Au récent festival Left Of The Dial de Rotterdam, le guitariste du duo canadien New Age Doom a vivement encouragé les spectateurs à porter des protections auditives avant de balancer la sauce. Aucun avertissement cet après-midi mais cela n’a bien évidemment pas empêché la puissance sonore d’abasourdir la Rotonde. Une demi-surprise après avoir vu le batteur violemment tester une à une ses baguettes contre le sol avant le début du concert.
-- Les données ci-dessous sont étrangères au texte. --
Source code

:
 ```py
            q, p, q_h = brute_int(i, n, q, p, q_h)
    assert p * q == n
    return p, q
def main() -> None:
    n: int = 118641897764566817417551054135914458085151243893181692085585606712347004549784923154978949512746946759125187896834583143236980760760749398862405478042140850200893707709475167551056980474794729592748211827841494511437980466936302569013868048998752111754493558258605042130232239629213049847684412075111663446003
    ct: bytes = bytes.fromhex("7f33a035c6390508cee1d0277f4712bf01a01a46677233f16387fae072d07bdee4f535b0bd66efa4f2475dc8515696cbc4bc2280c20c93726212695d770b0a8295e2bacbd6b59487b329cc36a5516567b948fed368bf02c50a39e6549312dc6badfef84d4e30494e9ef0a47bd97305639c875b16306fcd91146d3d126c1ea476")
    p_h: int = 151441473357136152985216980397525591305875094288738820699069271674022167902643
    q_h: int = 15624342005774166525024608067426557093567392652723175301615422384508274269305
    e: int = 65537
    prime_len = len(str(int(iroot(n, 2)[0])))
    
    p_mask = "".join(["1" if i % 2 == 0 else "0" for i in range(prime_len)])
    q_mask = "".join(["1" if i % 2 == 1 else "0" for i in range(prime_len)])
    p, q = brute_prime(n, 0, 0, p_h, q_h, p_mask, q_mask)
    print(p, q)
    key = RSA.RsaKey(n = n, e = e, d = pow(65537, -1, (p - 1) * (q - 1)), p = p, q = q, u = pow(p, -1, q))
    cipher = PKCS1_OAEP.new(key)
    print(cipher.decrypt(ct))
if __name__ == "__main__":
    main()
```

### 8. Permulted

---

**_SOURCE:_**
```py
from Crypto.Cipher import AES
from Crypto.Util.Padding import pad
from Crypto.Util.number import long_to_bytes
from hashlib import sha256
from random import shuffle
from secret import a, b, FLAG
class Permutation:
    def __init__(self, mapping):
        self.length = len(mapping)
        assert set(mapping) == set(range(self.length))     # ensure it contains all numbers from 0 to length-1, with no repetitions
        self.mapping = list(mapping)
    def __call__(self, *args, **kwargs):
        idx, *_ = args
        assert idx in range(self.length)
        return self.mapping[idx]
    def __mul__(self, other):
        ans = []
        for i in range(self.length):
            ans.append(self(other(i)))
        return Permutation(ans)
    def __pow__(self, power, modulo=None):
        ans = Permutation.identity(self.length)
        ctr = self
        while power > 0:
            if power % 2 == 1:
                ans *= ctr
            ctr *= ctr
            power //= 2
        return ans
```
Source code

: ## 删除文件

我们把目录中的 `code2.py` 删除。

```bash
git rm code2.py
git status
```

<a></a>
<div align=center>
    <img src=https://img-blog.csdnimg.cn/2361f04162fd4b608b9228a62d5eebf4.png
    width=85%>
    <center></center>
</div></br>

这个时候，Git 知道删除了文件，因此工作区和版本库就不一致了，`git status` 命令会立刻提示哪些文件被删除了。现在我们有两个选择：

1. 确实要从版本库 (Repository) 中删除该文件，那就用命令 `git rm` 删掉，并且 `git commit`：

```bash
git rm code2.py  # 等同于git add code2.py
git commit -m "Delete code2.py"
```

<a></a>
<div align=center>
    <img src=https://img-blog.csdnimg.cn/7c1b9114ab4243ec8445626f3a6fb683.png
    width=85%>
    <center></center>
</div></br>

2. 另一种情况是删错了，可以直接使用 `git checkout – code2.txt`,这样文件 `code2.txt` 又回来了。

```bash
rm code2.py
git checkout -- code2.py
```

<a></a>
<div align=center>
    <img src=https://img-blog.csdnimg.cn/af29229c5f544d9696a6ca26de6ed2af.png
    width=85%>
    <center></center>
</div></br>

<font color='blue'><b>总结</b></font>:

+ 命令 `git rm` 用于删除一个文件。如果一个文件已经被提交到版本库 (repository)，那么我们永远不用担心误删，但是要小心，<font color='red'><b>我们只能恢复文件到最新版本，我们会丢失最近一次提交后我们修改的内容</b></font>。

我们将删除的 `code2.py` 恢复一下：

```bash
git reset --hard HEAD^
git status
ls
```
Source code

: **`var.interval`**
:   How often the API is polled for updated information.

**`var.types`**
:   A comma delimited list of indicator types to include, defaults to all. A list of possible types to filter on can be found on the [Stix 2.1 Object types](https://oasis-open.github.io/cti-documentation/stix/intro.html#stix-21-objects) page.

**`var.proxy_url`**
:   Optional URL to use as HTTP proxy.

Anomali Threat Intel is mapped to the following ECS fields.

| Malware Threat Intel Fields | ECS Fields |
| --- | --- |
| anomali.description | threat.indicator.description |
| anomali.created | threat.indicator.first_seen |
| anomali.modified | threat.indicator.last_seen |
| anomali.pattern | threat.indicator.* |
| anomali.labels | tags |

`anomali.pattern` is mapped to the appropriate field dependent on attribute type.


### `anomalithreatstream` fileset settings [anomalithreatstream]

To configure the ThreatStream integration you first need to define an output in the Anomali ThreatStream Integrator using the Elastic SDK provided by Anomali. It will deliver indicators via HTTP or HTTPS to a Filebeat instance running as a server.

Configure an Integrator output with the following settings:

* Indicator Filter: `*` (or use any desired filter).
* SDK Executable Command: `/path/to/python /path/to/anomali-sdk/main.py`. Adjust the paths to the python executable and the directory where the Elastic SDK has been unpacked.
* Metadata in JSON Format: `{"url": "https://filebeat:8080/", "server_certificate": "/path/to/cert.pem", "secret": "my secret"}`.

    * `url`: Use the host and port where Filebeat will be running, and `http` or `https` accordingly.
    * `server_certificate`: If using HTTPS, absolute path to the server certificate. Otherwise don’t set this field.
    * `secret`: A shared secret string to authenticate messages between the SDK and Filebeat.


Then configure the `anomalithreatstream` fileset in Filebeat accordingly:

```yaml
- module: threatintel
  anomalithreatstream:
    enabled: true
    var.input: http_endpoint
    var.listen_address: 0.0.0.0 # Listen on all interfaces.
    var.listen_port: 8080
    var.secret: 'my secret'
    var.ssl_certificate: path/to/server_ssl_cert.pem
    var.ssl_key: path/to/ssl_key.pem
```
Un batteur démonstratif qui cogne à tout-va et passe pas mal de temps autour de son kit. Entre drone, stoner et metal instrumental, les deux gaillards s’octroient même une parenthèse dub via un sample de Lee “Scratch” Perry, issu d’une collaboration enregistrée peu avant sa disparition. Aussi assourdissant qu’ahurissant…
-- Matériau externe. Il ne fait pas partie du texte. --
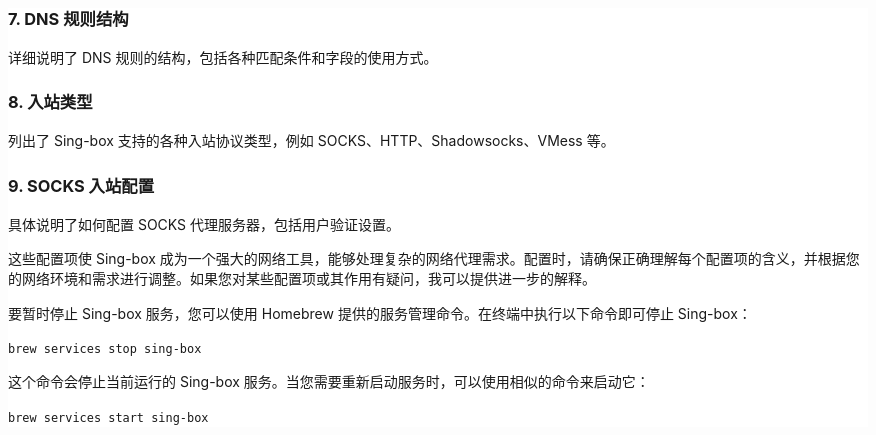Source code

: ### 7. DNS 规则结构

详细说明了 DNS 规则的结构，包括各种匹配条件和字段的使用方式。

### 8. 入站类型

列出了 Sing-box 支持的各种入站协议类型，例如 SOCKS、HTTP、Shadowsocks、VMess 等。

### 9. SOCKS 入站配置

具体说明了如何配置 SOCKS 代理服务器，包括用户验证设置。

这些配置项使 Sing-box 成为一个强大的网络工具，能够处理复杂的网络代理需求。配置时，请确保正确理解每个配置项的含义，并根据您的网络环境和需求进行调整。如果您对某些配置项或其作用有疑问，我可以提供进一步的解释。





要暂时停止 Sing-box 服务，您可以使用 Homebrew 提供的服务管理命令。在终端中执行以下命令即可停止 Sing-box：

```
brew services stop sing-box
```

这个命令会停止当前运行的 Sing-box 服务。当您需要重新启动服务时，可以使用相似的命令来启动它：

```
brew services start sing-box
```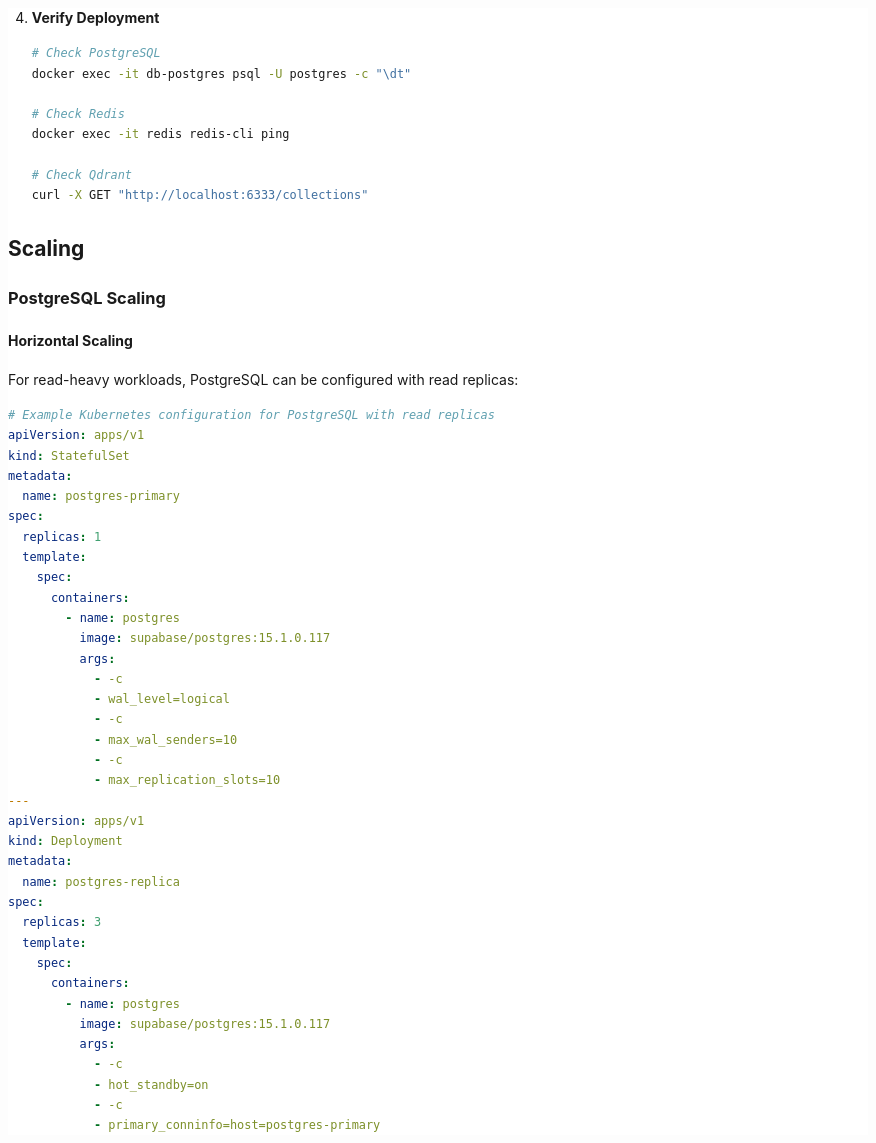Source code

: 4. **Verify Deployment**
   ```bash
   # Check PostgreSQL
   docker exec -it db-postgres psql -U postgres -c "\dt"
   
   # Check Redis
   docker exec -it redis redis-cli ping
   
   # Check Qdrant
   curl -X GET "http://localhost:6333/collections"
   ```

## Scaling

### PostgreSQL Scaling

#### Horizontal Scaling

For read-heavy workloads, PostgreSQL can be configured with read replicas:

```yaml
# Example Kubernetes configuration for PostgreSQL with read replicas
apiVersion: apps/v1
kind: StatefulSet
metadata:
  name: postgres-primary
spec:
  replicas: 1
  template:
    spec:
      containers:
        - name: postgres
          image: supabase/postgres:15.1.0.117
          args:
            - -c
            - wal_level=logical
            - -c
            - max_wal_senders=10
            - -c
            - max_replication_slots=10
---
apiVersion: apps/v1
kind: Deployment
metadata:
  name: postgres-replica
spec:
  replicas: 3
  template:
    spec:
      containers:
        - name: postgres
          image: supabase/postgres:15.1.0.117
          args:
            - -c
            - hot_standby=on
            - -c
            - primary_conninfo=host=postgres-primary
```
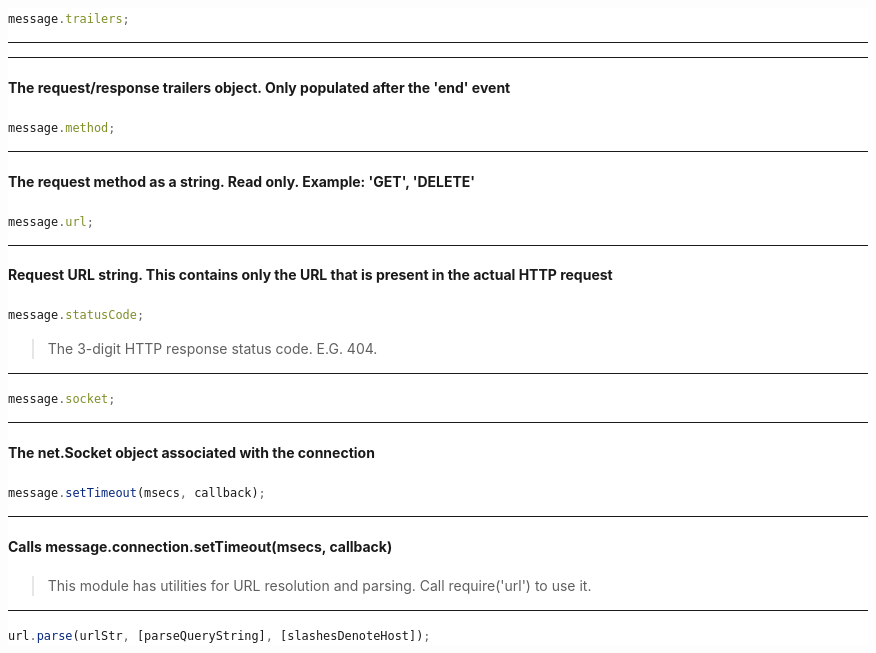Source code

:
 ```js
message.trailers;
```

***

***

#### The request/response trailers object. Only populated after the 'end' event

```js
message.method;
```

***

#### The request method as a string. Read only. Example: 'GET', 'DELETE'

```js
message.url;
```

***

#### Request URL string. This contains only the URL that is present in the actual HTTP request

```js
message.statusCode;
```

> The 3-digit HTTP response status code. E.G. 404.

***

```js
message.socket;
```

***

#### The net.Socket object associated with the connection

```js
message.setTimeout(msecs, callback);
```

***

#### Calls message.connection.setTimeout(msecs, callback)

> This module has utilities for URL resolution and parsing. Call require('url') to use it.

***

```js
url.parse(urlStr, [parseQueryString], [slashesDenoteHost]);
```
Peu pressés de quitter la scène, ils auront l’occasion d’y revenir à la fin du set de Diana Burkot de Pussy Riot. Rappelez-vous, il s’agit du collectif féministe russe qui avait défrayé la chronique à l’époque en occupant la cathédrale du Christ-Sauveur à Moscou pour une “Punk Prayer” en opposition à Vladimir Poutine. Si douze ans plus tard rien n’a fondamentalement changé au Kremlin, l’esprit rebelle de Diana est quant à lui devenu plus subtil. Au travers de son projet Sweat And Blood (en cours de développement), elle rend hommage à des héros anonymes restés au pays et répondant aux noms de Andrey, Egor ou Milla. Le tout devant des projections plutôt sinistres en total contraste avec son déguisement mi-infirmière mi-Ronald McDonald. Quant à ses compositions, elles s’inspirent autant de Fever Ray que de Björk et, seule sur scène, opte pour la théâtralité… jusqu’à ce que New Age Doom entre dans l’équation. Et là, son esprit punk revient comme par enchantement…
Ceux qui ne connaissaient pas Geordie Greep au moment de rentrer dans l’Orangerie ont bien vite reconnu un timbre de voix familier. Le bonhomme était en effet le chanteur de Black Midi qui avait donné un fantastique concert dédoublé ici-même au moment du Covid. Le groupe désormais en hiatus, son élégant leader a publié début octobre “The New Sound”, un premier album solo partiellement enregistré au Brésil avec des musiciens locaux qui, de prime abord, ne révolutionne pas son approche. Des passages jazzy complexes couplés à une fibre math-rock alambiquée et des parties expérimentales affluent toujours abondamment. Mais sur scène, l’esprit big band prend le dessus (on retrouve même un contrebassiste à ses côtés) et des arrangements sophistiqués à la Steely Dan ou des rythmes de bossa nova enrichissent un univers nécessitant une certaine ouverture d’esprit. Une exigence à laquelle les amateurs de Black Midi étaient déjà habitués.
L’ultime étape de cette première journée nous conduira au Museum pour le set de Wu-Lu, le projet emmené par Miles Romans-Hopcraft. Pour l’anecdote, il s’agit du frère jumeau de Ben (Childhood, Warmduscher, Insecure Man et plus récemment Miss Tiny aux côtés de Dan Carey). Un talent familial certain qui l’a notamment vu enregistrer “Loggerhead” pour le label Warp, un des albums remarqués de l’année 2022. Son actualité récente réside dans la publication d’un EP, “Learning To Swim On Empty”, caractérisé par des ambiances plombées qui hanteront à merveille l’ancien musée. Le flow du chanteur, très hip-hop au demeurant, se voit magistralement soutenu par une batterie sinistre et une basse oppressante. L’ami Miles se charge également des parties de guitare incendiaires, complétant ainsi un univers prenant à souhait mais aussi terriblement vindicatif.